Retrasos, recargos, cambios de ruta y más incertidumbre. Cuando aumenta la tensión en una zona estratégica, la cadena de suministro lo nota rápidamente. En este artículo te contamos por qué el estrecho de Ormuz es tan importante y cómo una crisis en la región puede afectar al transporte marítimo y a las empresas.

Con el reciente conflicto bélico en Irán, han surgido muchas dudas sobre cómo puede afectar a distintos sectores. Uno de los más sensibles es el transporte marítimo, una pieza clave en la cadena de suministro de muchas empresas, que se preguntan qué impacto puede tener esta situación y qué pueden esperar en las próximas semanas.

En transporte marítimo, una zona no necesita estar cerrada oficialmente para verse gravemente afectada. La mera existencia de riesgo ya es suficiente para alterar de forma significativa la operativa. A partir de ese momento, aseguradoras, navieras y otros actores del sector empiezan a aplicar restricciones, recargos y cambios en sus operaciones. Es precisamente lo que ocurre en zonas estratégicas como el estrecho de Ormuz, uno de los puntos más importantes para el comercio mundial de energía.

Estas limitaciones pueden materializarse de varias formas. Por un lado, puede darse una reducción o suspensión del tránsito marítimo, ya que las compañías pueden decidir limitar al máximo su exposición al riesgo o incluso evitar por completo la zona. Esto puede dejar buques fondeados o pendientes de nuevas instrucciones.

Además, las navieras pueden reprogramar escalas, modificar rutas e informar de retrasos, lo que rompe la previsibilidad de la cadena logística y obliga a revisar entregas, plazos y compromisos comerciales. Incluso la propia tripulación, en determinados casos, puede mostrar reticencias a navegar por áreas consideradas de alto riesgo.

A todo ello se suman los recargos de guerra y el encarecimiento de los seguros. Cuando una zona pasa a considerarse de riesgo, se aplican primas adicionales para cubrir esa exposición, lo que incrementa de forma directa el coste logístico de las operaciones.

Para las empresas, estas situaciones se traducen en plazos inciertos, menor previsibilidad y mayores costes. Los retrasos pueden afectar a entregas comprometidas, generar tensiones con clientes y proveedores y obligar a reorganizar compras, producción o stock. Al mismo tiempo, los recargos por riesgo y el aumento del coste del seguro elevan el coste total del transporte.

En contextos como este, la planificación cobra todavía más importancia.
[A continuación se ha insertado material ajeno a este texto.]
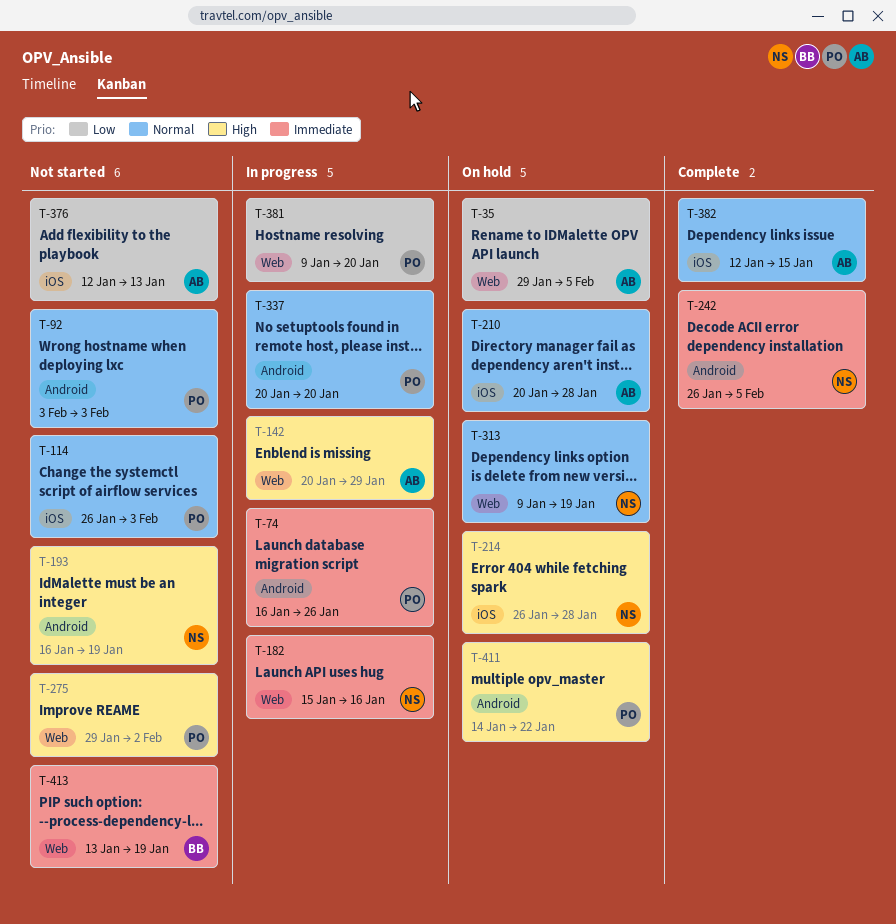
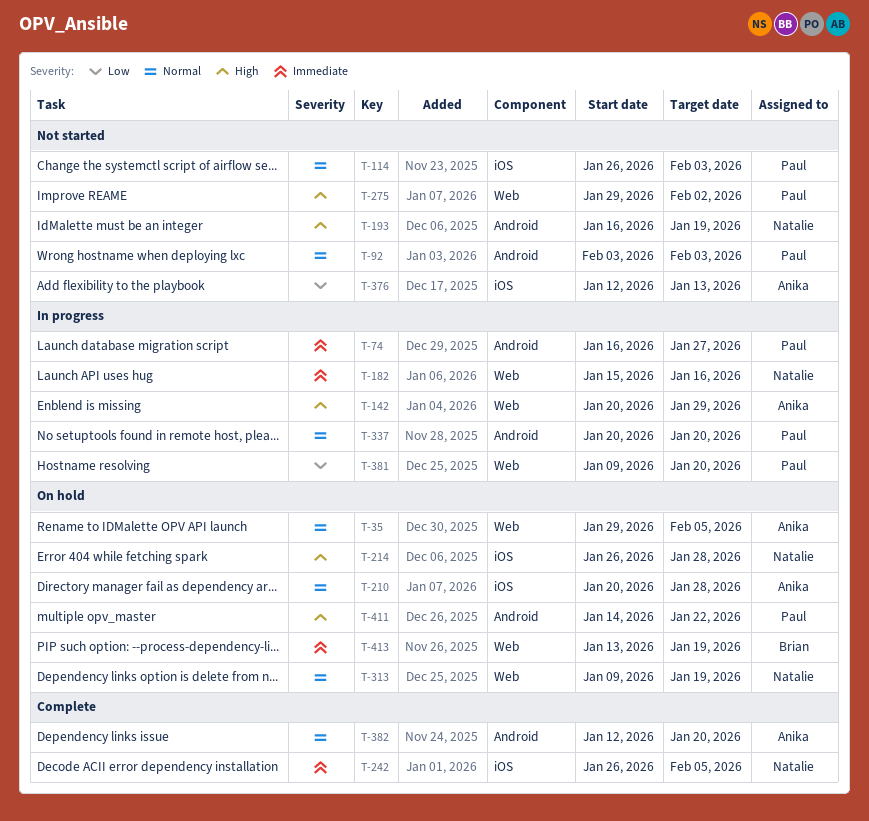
T-35, priority: Low -> Normal
T-74, due: Jan 26 -> Jan 27
T-242, label: Android -> iOS
T-382, label: iOS -> Android
T-382, due: Jan 15 -> Jan 20
T-413, status: Not started -> On hold

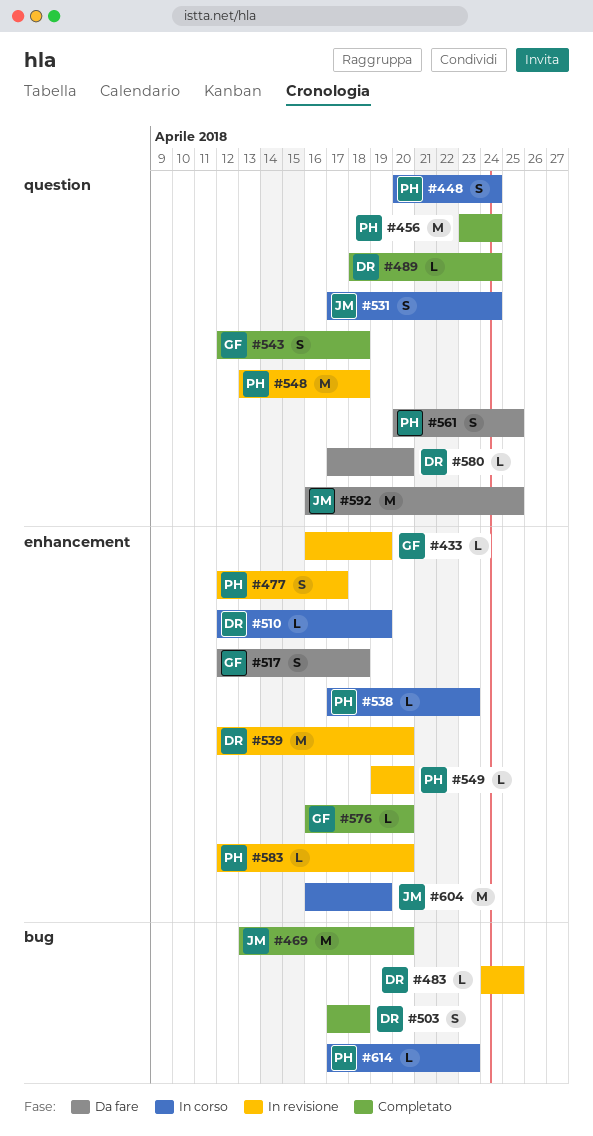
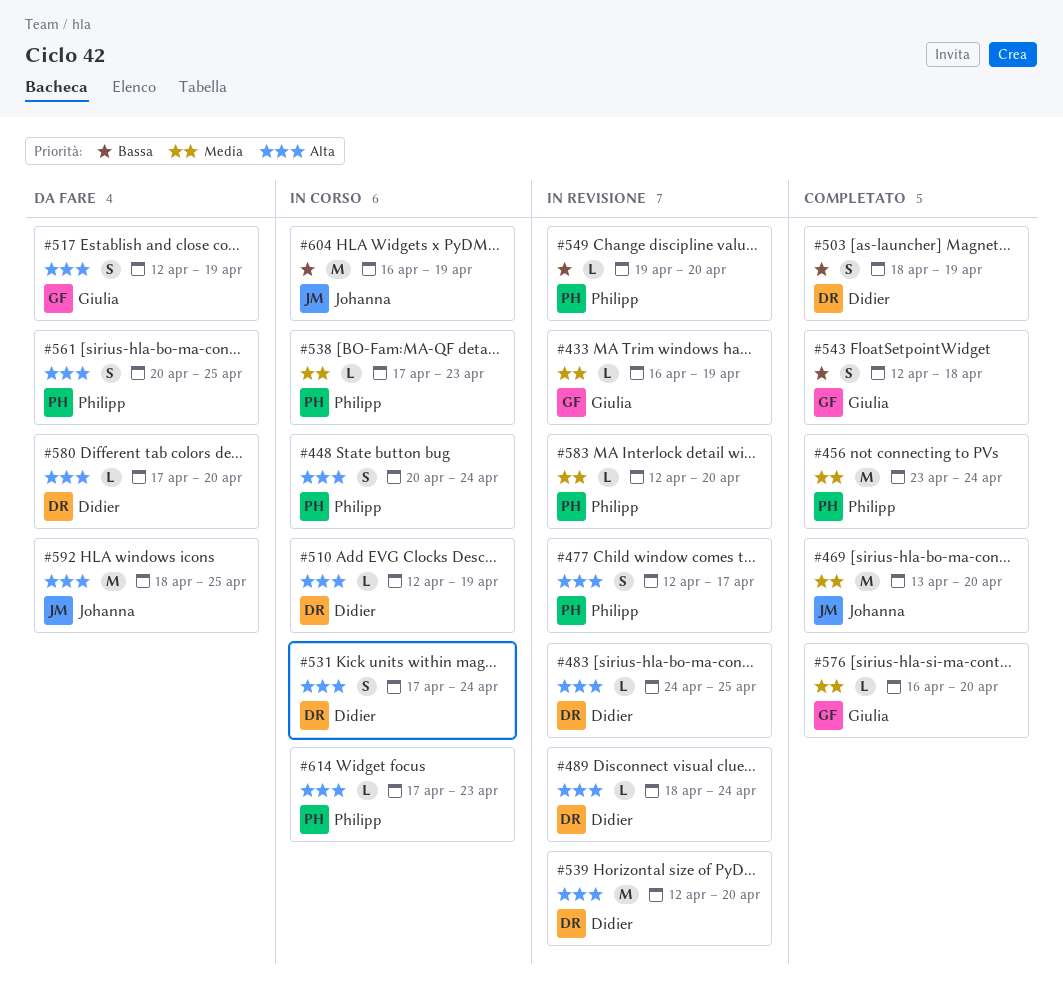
#489, status: Completato -> In revisione
#503, start: Apr 17 -> Apr 18
#503, due: Apr 18 -> Apr 19
#517, due: Apr 18 -> Apr 19
#531, owner: Johanna -> Didier
#548: present -> none
#592, start: Apr 16 -> Apr 18

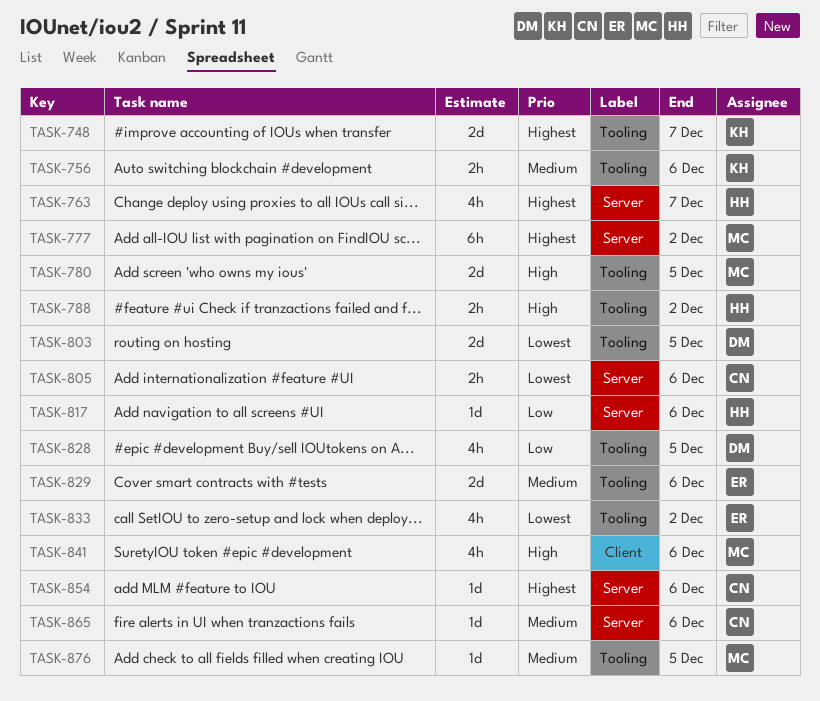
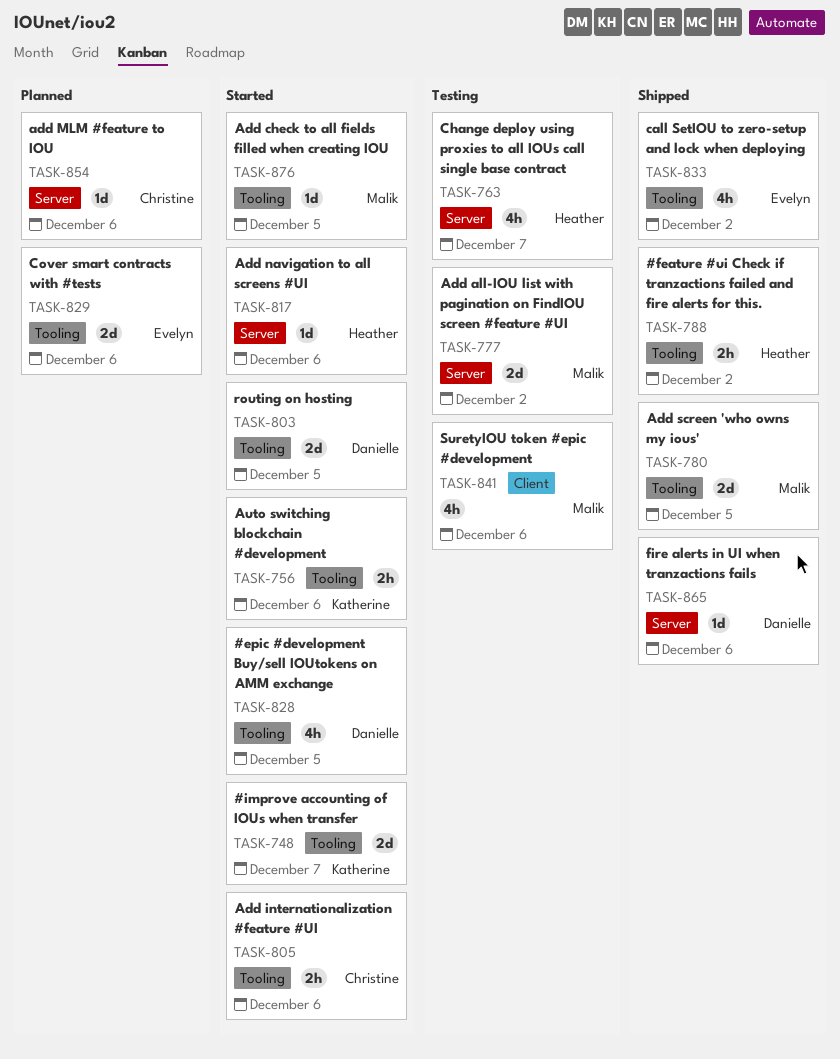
TASK-777, estimate: 6h -> 2d
TASK-805, label: Server -> Tooling
TASK-865, owner: Christine -> Danielle

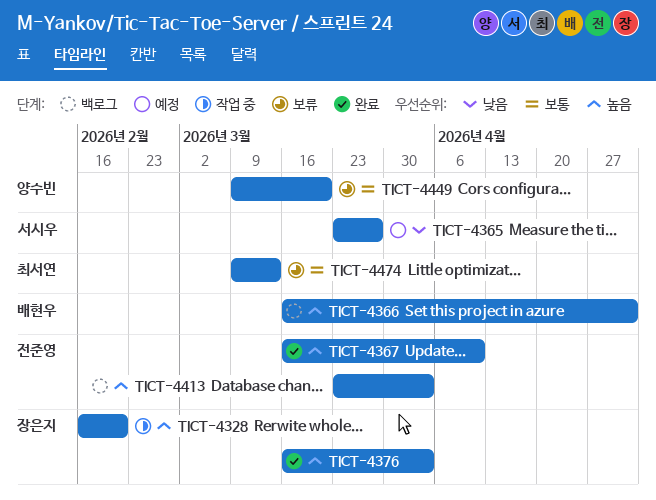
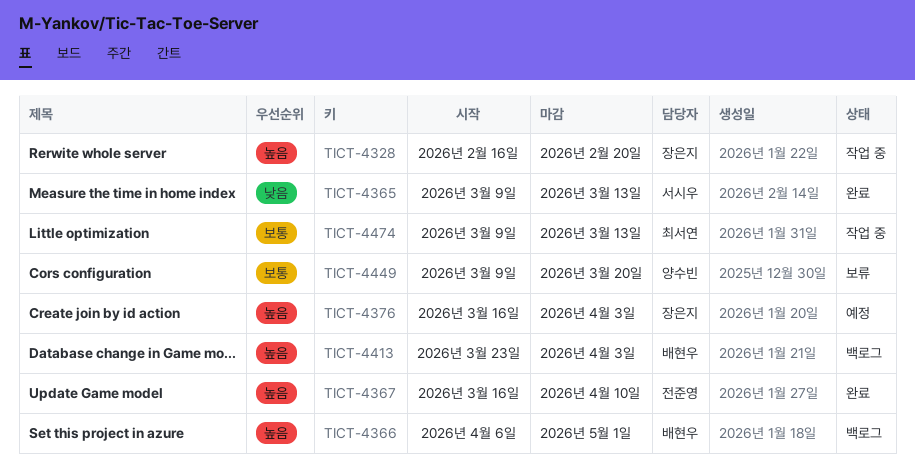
TICT-4365, status: 예정 -> 완료
TICT-4365, start: Mar 23 -> Mar 9
TICT-4365, due: Mar 27 -> Mar 13
TICT-4366, start: Mar 16 -> Apr 6
TICT-4376, status: 완료 -> 예정
TICT-4413, owner: 전준영 -> 배현우
TICT-4474, status: 보류 -> 작업 중

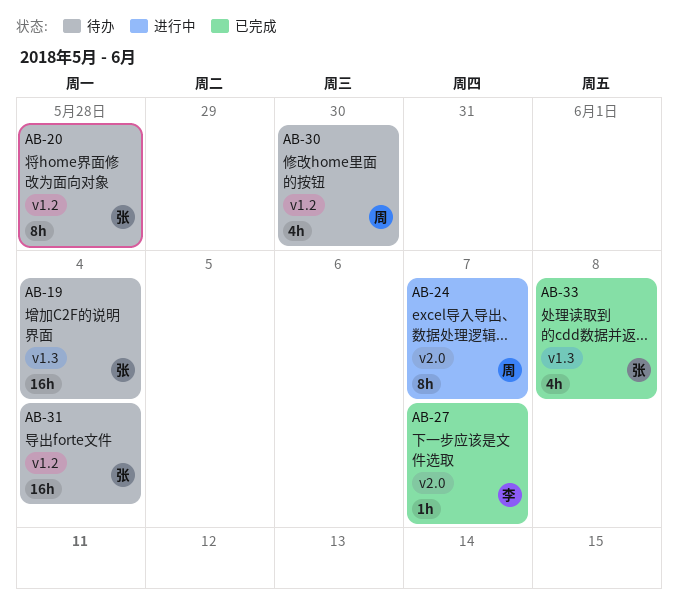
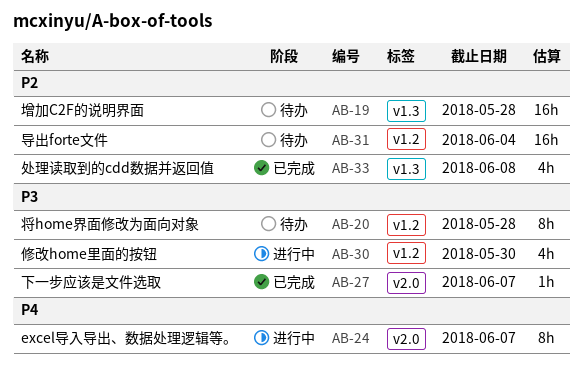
AB-19, due: Jun 4 -> May 28
AB-30, status: 待办 -> 进行中

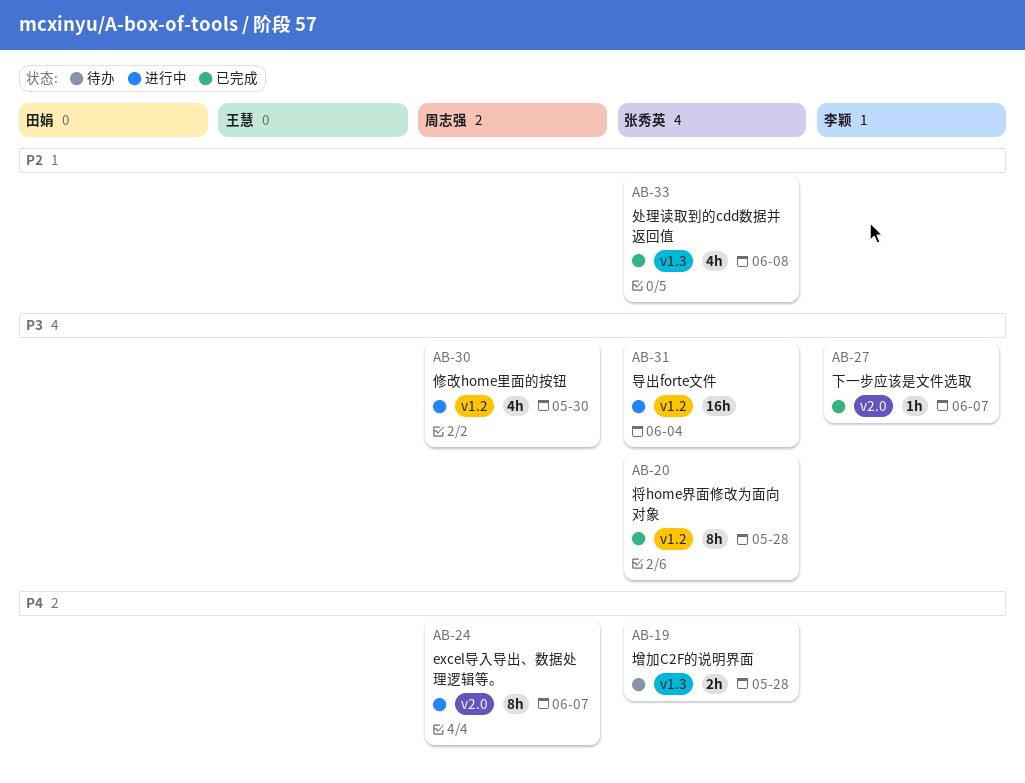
AB-19, priority: P2 -> P4
AB-19, estimate: 16h -> 2h
AB-20, status: 待办 -> 已完成
AB-31, status: 待办 -> 进行中
AB-31, priority: P2 -> P3

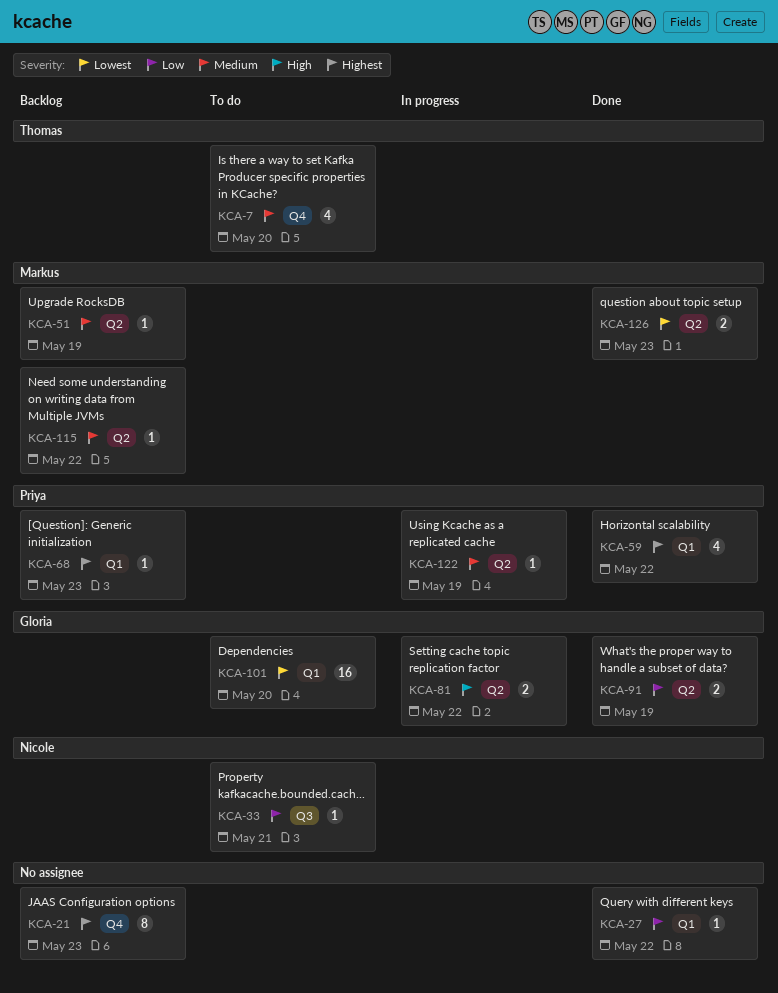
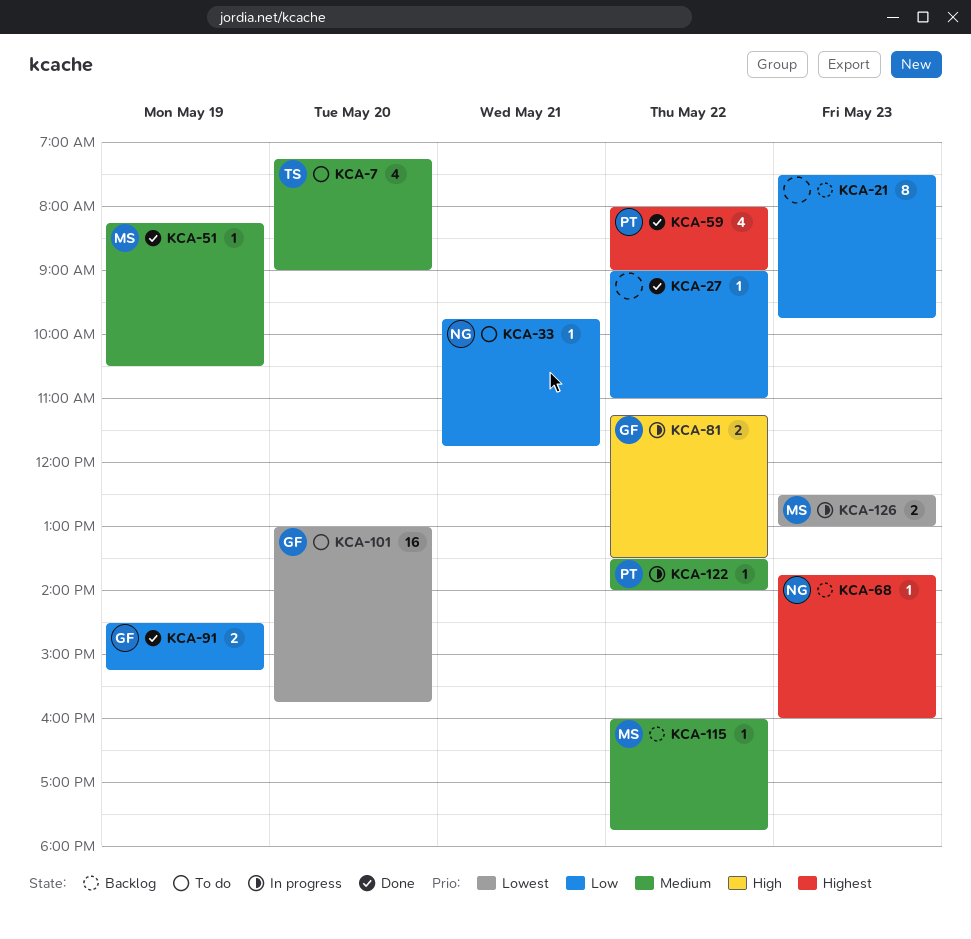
KCA-21, priority: Highest -> Low
KCA-51, status: Backlog -> Done
KCA-68, owner: Priya -> Nicole
KCA-122, day: May 19 -> May 22
KCA-126, status: Done -> In progress

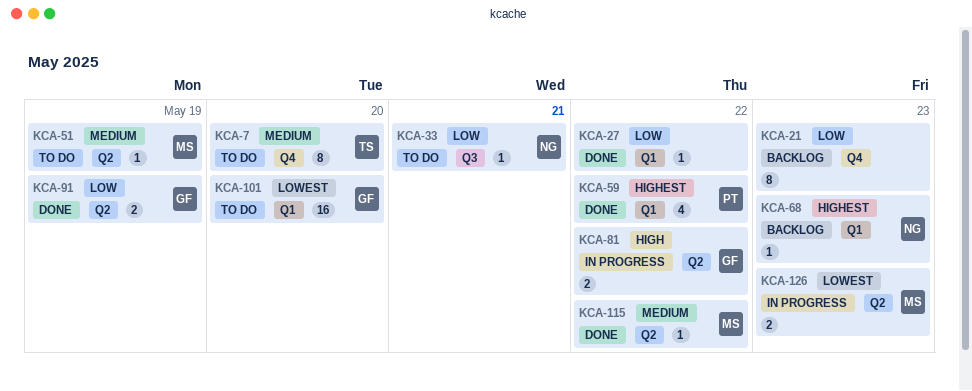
KCA-7, estimate: 4 -> 8
KCA-51, status: Done -> To do
KCA-115, status: Backlog -> Done
KCA-122: present -> none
Contar con stock de seguridad, anticipar compras y mantener una comunicación fluida con clientes y proveedores puede marcar la diferencia. Cuando una ruta estratégica se ve amenazada, disponer de margen de maniobra permite reducir el impacto y reaccionar con mayor agilidad.

Informarse con antelación sobre cómo afecta cada situación a la operativa concreta de la empresa y actuar con previsión es clave para mitigar riesgos y sobrellevar el conflicto de la mejor manera posible.